It’s hard not to read some strong messages from last-minute decisions this past weekend by Saudi Arabia’s King Salman bin Abdulaziz Al Saud. The King reportedly declined a meeting with President Barack Obama at the White House, and also said he would not join a summit at the President’s private retreat at Camp David.
According to the Saudi Embassy, the decision by the king not to attend was down to “the timing of the summit, the scheduled humanitarian ceasefire in Yemen and the opening of the King Salman Center for Humanitarian Aid.”
However, a consensus has been emerging that this is a snub, and it is hard to see it otherwise. After all, the whole idea of taking a group of Gulf leaders to Camp David was to personalize the experience more, and to allow the President to deepen his relationships with an important group who feel a certain distance from him.
But in all the discussion of the supposed snub, two things have been overlooked.
The first point to consider is this seems to fit into a pattern whereby people seem to feel they can defy the President with impunity.

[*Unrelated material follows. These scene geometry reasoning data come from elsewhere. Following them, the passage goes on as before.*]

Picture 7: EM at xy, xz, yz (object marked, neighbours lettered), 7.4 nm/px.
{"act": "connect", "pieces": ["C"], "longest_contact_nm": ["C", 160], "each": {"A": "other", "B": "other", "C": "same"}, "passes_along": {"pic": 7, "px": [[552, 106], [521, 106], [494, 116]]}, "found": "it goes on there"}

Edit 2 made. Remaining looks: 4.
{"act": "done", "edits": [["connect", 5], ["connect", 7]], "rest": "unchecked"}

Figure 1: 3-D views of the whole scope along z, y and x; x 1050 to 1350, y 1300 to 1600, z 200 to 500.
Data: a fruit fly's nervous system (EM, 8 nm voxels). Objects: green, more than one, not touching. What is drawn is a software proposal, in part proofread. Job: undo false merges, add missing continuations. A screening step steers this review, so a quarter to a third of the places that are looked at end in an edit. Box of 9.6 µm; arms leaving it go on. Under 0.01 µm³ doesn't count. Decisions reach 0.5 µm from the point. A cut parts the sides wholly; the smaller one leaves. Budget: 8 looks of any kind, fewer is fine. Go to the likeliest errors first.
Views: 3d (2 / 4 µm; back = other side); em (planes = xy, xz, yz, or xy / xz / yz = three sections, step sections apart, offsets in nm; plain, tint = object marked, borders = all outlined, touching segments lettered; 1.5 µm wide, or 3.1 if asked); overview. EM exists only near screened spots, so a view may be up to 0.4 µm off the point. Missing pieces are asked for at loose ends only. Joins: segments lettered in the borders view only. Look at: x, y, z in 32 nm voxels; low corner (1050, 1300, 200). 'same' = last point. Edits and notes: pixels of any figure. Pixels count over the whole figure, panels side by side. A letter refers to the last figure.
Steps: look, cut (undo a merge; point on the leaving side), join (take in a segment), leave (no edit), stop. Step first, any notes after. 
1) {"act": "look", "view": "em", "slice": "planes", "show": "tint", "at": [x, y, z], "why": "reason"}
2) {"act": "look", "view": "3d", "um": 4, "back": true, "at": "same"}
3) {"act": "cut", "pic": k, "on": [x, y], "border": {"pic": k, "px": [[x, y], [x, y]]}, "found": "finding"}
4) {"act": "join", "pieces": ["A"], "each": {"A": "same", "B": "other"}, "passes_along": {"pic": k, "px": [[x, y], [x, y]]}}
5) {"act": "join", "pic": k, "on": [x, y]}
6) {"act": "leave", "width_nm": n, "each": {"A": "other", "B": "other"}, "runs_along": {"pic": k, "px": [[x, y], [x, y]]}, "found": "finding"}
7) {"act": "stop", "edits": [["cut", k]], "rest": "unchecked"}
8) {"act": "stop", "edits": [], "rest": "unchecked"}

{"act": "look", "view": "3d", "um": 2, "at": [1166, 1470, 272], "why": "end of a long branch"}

We’ve seen this behavior in Congress, as the President’s nominees for senior government jobs languish month after month. We’ve seen it with Israeli Prime Minister Benjamin Netanyahu, who has repeatedly defied this White House on settlement activity and who came to Congress to proclaim his contempt for Obama’s negotiations on Iran’s nuclear program. Now we appear to be seeing it again with the Saudi king. Everyone follows the news.
While some of the President’s political opponents clearly revel in his problems, the reality is that whatever your political persuasion, such perceptions of the President pose serious challenges for U.S. national security. And where all this comes full circle is with Gulf Arab leaders’ concern that Iran’s leadership, too, could defy this President with impunity. To Gulf leaders relying on U.S. security guarantees, and who have a wary eye on Iran’s nuclear ambitions and its alleged role in countries like Yemen, it is a disturbing prospect.

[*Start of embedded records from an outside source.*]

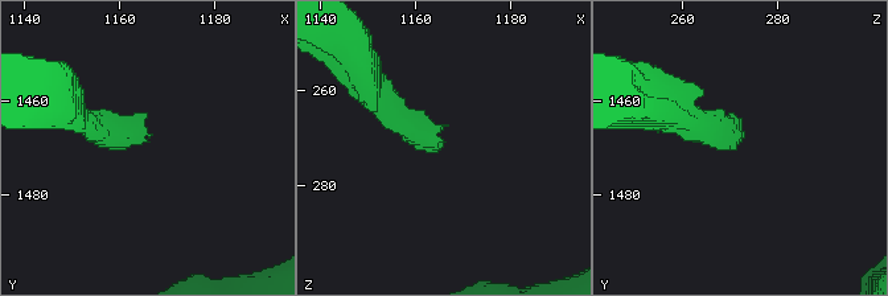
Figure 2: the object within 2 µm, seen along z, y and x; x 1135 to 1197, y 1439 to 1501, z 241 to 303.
{"act": "look", "view": "em", "slice": "xz", "step": 8, "show": "tint", "at": [1166, 1468, 271]}

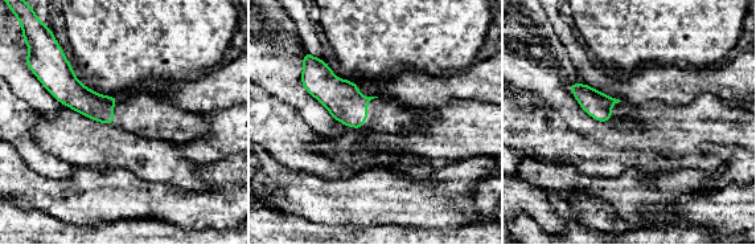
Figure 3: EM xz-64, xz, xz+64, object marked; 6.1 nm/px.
{"act": "look", "view": "em", "slice": "planes", "show": "borders", "at": "same"}

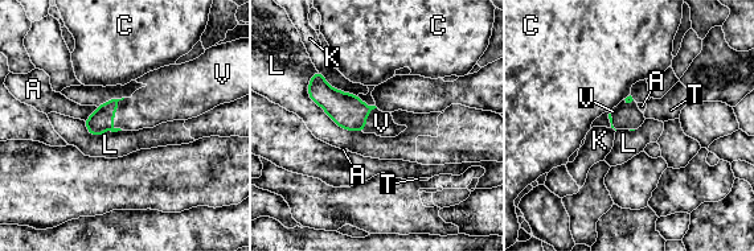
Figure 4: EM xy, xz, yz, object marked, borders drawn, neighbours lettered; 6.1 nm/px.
{"act": "join", "pieces": ["V"], "each": {"A": "other", "C": "other", "K": "other", "L": "other", "T": "other", "V": "same"}, "passes_along": {"pic": 4, "px": [[347, 110], [365, 118], [381, 123]]}, "found": "the neuron continues"}

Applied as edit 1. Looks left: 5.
{"act": "look", "view": "overview", "why": "see it whole again"}

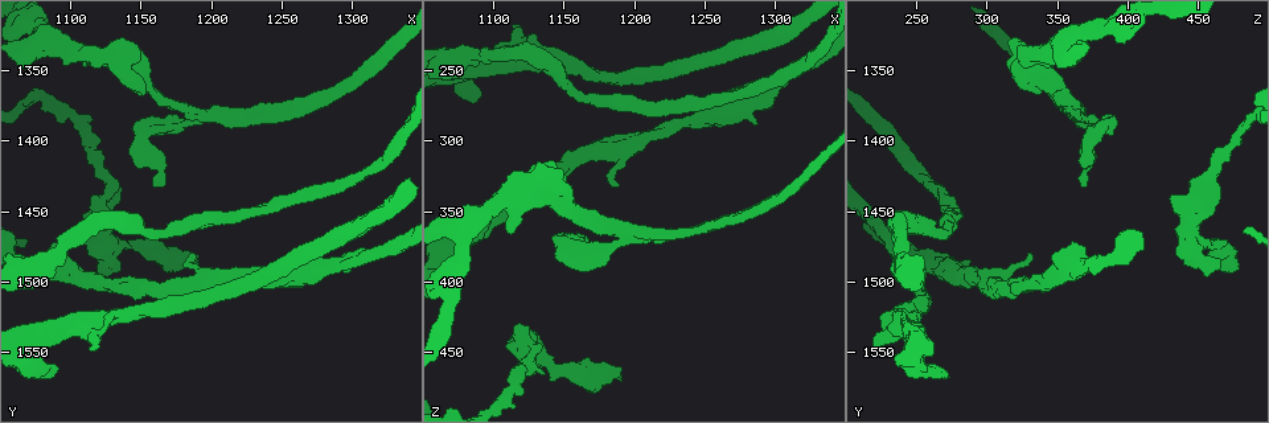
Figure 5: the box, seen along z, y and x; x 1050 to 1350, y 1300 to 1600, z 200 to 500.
{"act": "look", "view": "3d", "um": 4, "back": true, "at": [1162, 1434, 366], "why": "an open end"}

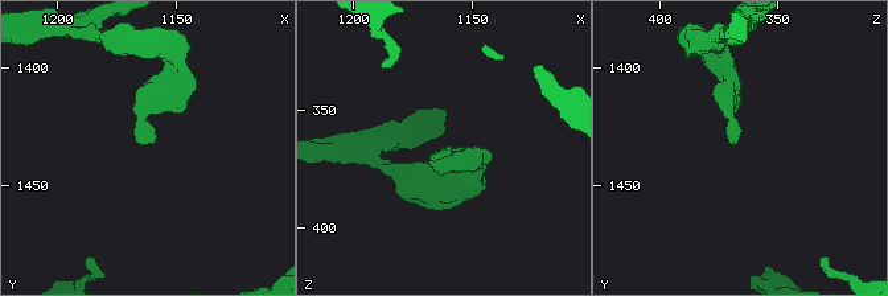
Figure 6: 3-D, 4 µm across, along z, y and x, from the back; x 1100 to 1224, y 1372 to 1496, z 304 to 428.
{"act": "look", "view": "em", "slice": "planes", "show": "borders", "at": [1160, 1434, 367], "why": "need the tissue"}

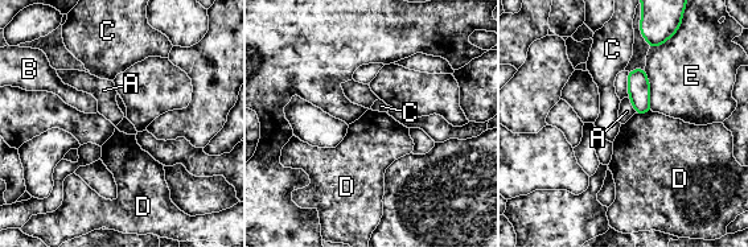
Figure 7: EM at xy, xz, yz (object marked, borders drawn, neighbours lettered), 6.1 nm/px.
{"act": "leave", "width_nm": 130, "each": {"A": "other", "B": "other", "C": "other", "D": "other", "E": "other"}, "border": {"pic": 7, "px": [[650, 110], [636, 114]]}, "found": "no lettered segment goes on from it"}

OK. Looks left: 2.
{"act": "look", "view": "em", "slice": "planes", "show": "plain", "at": [1188, 1486, 332], "why": "tapers out"}

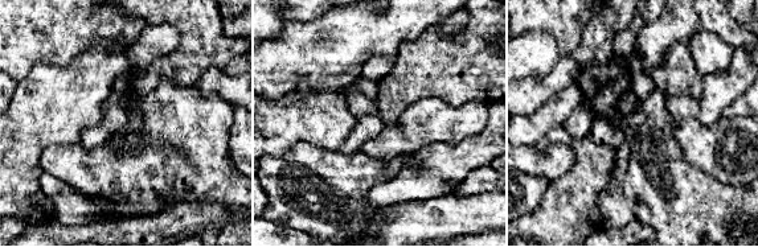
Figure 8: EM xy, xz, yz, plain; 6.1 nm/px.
{"act": "look", "view": "em", "slice": "planes", "show": "borders", "at": "same", "why": "see the neighbours"}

The second point is that it seems like there may have been a problem of interpretation on the U.S. side. For example, the White House announced late last week that the king would have a private meeting with the President before the larger meeting got underway, only to learn later that the king wouldn’t be coming after all. While it’s possible that the king changed his mind, what’s more likely is that the Saudi side didn’t actually feel that it was fully committed in the first place, while the U.S. side believed that it was.

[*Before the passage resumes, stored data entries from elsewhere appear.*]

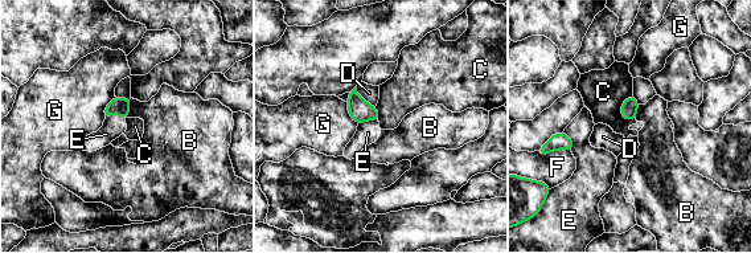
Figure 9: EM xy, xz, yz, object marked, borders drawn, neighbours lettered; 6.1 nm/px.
{"act": "leave", "each": {"B": "other", "C": "other", "D": "other", "E": "other", "F": "other", "G": "other"}, "found": "none of them fits"}

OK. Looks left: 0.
{"act": "stop", "edits": [["join", 4]], "rest": "unchecked"}

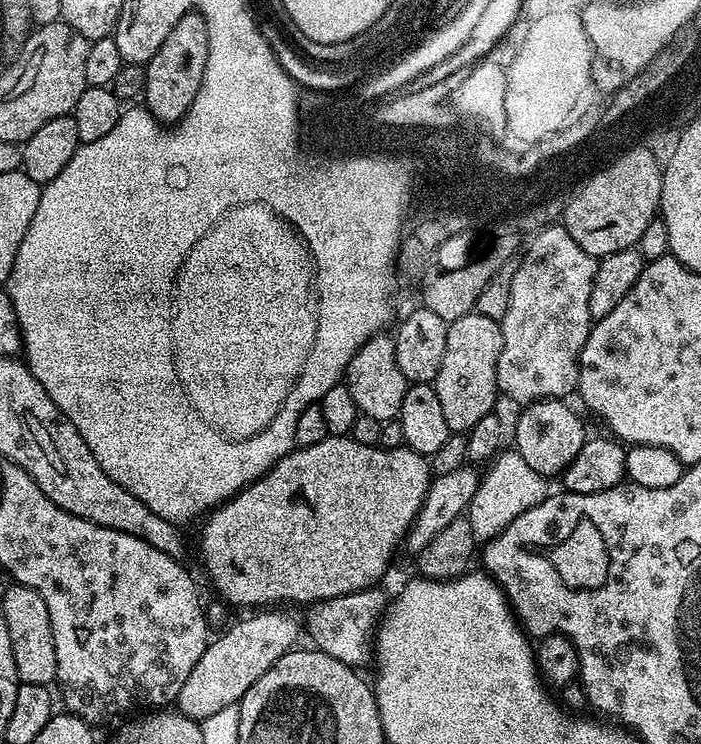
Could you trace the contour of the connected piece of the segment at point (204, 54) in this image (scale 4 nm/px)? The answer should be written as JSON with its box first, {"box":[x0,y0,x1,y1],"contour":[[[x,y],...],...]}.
{"box":[142,10,209,122],"contour":[[[190,10],[166,34],[166,42],[150,58],[144,69],[146,74],[146,86],[142,97],[153,118],[161,122],[175,122],[183,118],[188,112],[188,107],[194,102],[198,94],[198,86],[202,86],[202,74],[206,70],[206,58],[208,57],[208,26],[209,21],[204,20]]]}

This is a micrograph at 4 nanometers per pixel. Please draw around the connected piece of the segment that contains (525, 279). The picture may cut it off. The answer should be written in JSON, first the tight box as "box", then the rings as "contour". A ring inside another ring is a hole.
{"box":[496,226,597,406],"contour":[[[545,226],[539,229],[531,237],[532,245],[523,252],[516,264],[516,273],[514,274],[514,286],[510,288],[510,310],[506,310],[504,319],[500,321],[500,329],[502,330],[502,354],[498,354],[498,374],[496,375],[496,386],[501,393],[504,392],[512,400],[517,400],[517,405],[527,406],[537,400],[546,400],[549,398],[568,398],[568,395],[577,391],[580,383],[580,355],[586,346],[586,338],[592,331],[594,323],[590,314],[590,286],[594,282],[594,274],[596,273],[597,257],[586,254],[586,250],[582,250],[582,246],[578,246],[578,242],[574,242],[574,238],[570,238],[570,234],[562,226]]]}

If that’s the case, it’s another in a series of instances in which each side hears what the other side is saying, but seems not to understand fully what the other side is saying.
Many professional interpreters bristle at the title of “translator,” explaining that their job is not just to put the words in a different language, but to capture their meaning as well. It feels like somewhere along the way here, some meaning has been lost. That this error came after extensive face-to-face meetings between Secretary of State John Kerry and the Saudi leadership makes it all the more important.
The good news is that both problems can be fixed. The bad news is neither problem can be fixed immediately. The important question, of course, is whether these problems have been recognized in the first place.